Education Week, which calls itself "American Education's Newspaper of Record," released its "Quality Counts 2007" survey, which takes a look at a wide range of education, economic and personal factors to compile a "Chance for Success" index rating children's chances of achieving success in all 50 states and the District of Columbia.
Pennsylvania ranked 15th in the results, above the national average, while Ohio tied for 27th, below the national average.
The two states tied for 10th in a separate rating examining academic improvement on national achievement tests between 2003 and 2005 in kindergarten through the 12th grade.
The study was done by the Editorial Projects in Education Research Center in Bethesda, Md.
The "Chance for Success" index tracks state efforts to connect education from preschool through postsecondary education and training, providing a perspective on the importance of education throughout a person's life.
The results are based on 13 indicators that highlight whether children get off to a good start, succeed in school and hit key educational and income benchmarks as adults.
Those indicators include diverse factors such as the percentage of children living in families that earn a decent wage, percentage of children with at least one parent with a postsecondary degree, annual income of all adults and steady employment of both parents and all adults.
Pennsylvania outscored Ohio in all but two categories: The percentage of children whose parents are fluent in English (96.6 as compared to 94 percent) and the percent of eighth-graders who scored proficient in math on a national achievement test (33.1 versus 30.9 percent).
Ohio's strong K-12 ratings provide continuing evidence that compared with a decade ago, when Ohio was in the middle of the pack in terms of achievement, it now ranks among the top quarter of the states, said J.C. Benton, Ohio Department of Education spokesman.
Less than 10 years ago, Ohio was stuck in the middle in almost all education studies, but it has made improvement each year and is pulling ahead of many states and being recognized as a nationwide leader in preparing pupils for the 21st century, Benton said.

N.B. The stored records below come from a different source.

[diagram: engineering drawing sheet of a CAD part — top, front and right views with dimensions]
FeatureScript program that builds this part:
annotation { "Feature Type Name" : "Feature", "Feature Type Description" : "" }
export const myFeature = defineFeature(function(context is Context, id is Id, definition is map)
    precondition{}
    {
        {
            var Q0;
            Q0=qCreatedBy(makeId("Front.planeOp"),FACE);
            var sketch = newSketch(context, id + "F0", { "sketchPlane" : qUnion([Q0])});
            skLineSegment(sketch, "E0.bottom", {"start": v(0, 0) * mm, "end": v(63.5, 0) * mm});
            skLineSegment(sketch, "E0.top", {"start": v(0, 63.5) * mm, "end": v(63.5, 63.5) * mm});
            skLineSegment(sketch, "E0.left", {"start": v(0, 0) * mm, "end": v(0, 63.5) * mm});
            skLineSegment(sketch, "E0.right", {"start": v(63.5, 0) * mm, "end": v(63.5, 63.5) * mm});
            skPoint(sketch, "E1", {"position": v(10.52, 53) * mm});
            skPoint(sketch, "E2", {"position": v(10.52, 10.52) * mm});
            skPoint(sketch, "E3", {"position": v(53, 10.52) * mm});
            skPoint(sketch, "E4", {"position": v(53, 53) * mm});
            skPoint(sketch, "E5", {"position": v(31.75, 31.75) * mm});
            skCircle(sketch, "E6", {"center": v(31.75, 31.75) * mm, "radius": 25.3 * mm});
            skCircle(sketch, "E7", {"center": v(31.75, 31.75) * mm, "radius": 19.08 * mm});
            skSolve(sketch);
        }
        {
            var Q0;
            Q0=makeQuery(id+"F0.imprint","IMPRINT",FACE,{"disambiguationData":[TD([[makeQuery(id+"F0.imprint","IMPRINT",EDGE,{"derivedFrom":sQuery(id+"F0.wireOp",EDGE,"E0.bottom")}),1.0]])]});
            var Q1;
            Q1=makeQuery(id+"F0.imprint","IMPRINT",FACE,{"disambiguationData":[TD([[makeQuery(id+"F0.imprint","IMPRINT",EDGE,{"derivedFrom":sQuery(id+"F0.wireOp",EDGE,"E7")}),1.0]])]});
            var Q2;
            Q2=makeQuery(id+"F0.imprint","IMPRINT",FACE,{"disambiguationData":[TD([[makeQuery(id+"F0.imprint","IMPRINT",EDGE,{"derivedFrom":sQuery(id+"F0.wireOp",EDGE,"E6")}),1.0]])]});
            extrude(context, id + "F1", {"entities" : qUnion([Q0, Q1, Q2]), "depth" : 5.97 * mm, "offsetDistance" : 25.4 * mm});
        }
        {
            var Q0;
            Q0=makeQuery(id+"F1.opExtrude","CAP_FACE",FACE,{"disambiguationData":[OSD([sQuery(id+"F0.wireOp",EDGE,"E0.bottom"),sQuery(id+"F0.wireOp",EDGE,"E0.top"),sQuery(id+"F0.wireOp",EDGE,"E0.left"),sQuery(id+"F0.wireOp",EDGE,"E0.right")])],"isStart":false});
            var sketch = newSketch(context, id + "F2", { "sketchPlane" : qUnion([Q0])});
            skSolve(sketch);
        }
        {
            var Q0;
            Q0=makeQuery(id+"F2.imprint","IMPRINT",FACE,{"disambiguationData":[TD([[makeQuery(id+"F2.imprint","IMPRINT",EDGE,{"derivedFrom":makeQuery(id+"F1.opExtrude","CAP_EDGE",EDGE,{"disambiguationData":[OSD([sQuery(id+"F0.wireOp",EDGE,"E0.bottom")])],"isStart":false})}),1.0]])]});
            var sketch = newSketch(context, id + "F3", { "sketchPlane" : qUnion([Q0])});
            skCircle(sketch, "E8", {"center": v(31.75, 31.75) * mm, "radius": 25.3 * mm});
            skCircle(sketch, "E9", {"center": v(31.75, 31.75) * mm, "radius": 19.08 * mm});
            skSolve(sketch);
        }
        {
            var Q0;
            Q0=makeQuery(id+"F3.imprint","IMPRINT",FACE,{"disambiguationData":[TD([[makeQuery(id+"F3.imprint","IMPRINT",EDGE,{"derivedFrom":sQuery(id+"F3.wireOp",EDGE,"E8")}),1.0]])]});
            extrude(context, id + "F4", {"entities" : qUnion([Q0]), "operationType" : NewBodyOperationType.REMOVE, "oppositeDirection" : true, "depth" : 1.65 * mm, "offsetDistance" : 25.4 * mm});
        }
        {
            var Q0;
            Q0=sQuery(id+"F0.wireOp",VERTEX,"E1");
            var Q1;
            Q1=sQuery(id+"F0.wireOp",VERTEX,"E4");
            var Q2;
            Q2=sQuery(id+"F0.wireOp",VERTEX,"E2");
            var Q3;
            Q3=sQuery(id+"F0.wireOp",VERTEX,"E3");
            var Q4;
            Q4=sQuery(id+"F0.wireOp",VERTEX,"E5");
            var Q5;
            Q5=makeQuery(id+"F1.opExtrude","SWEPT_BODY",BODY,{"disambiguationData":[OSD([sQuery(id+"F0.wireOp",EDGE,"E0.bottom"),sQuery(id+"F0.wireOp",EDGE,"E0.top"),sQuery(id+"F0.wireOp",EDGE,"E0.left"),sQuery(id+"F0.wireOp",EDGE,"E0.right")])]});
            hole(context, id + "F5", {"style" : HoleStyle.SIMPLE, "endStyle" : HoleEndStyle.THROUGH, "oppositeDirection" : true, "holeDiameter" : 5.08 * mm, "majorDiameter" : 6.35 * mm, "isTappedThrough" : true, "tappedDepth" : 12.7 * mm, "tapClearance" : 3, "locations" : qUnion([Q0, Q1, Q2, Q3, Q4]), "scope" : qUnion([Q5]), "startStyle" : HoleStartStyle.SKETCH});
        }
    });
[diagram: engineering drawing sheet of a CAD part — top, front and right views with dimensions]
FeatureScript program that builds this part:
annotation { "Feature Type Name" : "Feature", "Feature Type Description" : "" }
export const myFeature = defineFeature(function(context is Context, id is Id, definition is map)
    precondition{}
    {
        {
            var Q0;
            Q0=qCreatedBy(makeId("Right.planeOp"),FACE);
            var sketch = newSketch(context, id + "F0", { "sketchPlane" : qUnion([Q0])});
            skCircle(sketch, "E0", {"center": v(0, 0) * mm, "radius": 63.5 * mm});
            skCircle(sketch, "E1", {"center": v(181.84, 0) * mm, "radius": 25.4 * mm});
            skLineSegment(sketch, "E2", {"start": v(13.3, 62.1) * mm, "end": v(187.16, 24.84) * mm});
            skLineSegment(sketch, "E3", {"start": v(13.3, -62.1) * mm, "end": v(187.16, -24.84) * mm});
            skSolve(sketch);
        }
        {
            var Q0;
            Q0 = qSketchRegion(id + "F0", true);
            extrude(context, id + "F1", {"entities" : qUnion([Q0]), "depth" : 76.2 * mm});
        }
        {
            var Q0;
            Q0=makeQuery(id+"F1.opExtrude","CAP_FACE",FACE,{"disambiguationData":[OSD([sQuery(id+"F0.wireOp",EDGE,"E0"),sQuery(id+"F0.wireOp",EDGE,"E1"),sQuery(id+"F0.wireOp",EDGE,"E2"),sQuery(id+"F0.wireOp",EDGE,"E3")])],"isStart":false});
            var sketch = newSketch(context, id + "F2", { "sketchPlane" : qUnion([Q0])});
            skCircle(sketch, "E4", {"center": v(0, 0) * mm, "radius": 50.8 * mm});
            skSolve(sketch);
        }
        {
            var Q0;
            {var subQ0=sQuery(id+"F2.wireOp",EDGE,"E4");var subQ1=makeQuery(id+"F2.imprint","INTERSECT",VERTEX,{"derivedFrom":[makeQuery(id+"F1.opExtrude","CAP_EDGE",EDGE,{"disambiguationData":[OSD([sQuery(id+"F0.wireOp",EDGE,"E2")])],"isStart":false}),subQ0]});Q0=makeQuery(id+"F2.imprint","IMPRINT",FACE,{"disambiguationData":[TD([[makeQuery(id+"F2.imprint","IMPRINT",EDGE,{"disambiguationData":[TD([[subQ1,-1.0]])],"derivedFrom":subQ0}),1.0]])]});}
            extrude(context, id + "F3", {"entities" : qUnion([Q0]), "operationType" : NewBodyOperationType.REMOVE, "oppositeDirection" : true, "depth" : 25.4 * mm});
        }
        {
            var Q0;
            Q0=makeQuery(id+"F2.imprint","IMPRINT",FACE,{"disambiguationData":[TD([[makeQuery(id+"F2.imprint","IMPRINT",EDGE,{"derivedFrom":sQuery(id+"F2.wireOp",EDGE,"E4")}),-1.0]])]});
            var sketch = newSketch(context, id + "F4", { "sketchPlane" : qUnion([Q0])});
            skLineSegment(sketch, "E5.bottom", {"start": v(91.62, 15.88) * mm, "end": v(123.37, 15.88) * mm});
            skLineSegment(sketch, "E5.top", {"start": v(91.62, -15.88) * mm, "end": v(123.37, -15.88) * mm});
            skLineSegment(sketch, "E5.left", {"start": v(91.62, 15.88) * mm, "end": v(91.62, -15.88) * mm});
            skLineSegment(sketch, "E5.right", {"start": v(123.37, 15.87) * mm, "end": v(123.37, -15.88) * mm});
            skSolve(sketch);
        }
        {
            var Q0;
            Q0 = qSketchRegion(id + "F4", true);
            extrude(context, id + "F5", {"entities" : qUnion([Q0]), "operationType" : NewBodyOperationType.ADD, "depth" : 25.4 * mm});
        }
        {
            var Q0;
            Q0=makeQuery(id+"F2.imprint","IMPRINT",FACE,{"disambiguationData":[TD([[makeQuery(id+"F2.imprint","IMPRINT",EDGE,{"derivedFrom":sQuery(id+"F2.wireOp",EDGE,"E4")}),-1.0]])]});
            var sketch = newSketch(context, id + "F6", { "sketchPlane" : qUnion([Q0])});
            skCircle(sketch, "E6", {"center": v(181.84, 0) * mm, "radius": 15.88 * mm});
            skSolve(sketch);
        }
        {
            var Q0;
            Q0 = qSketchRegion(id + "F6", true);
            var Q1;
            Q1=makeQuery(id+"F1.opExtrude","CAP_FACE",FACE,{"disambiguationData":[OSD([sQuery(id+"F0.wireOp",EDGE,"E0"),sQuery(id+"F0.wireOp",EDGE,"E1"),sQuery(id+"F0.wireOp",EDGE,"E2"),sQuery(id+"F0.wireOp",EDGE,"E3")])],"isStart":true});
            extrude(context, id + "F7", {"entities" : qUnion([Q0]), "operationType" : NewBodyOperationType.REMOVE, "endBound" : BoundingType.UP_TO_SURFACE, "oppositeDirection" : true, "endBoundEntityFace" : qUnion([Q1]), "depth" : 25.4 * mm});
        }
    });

Eight out of 10 Ohio school districts earned excellent or effective ratings on their report cards, and Ohio has no districts in academic emergency, he said.
There are still unacceptable achievement gaps between groups of pupils, however, especially for pupils with disabilities, pupils from low-income families and pupils of color, Benton said.
Early childhood education was an Ohio Board of Education priority beginning in 2004-05, and the board has advocated for statewide all-day kindergarten for the past several years, but the proposal has not been funded by the General Assembly, he said.
The "Quality Counts" goal is to encourage states to improve their education links from preschool through adulthood, said Lynn Olson, managing editor for special projects at Education Week.
Conditions found in the home and community shape a child's chances for success even before the preschool level, and those gaps persist through high school, Olson added.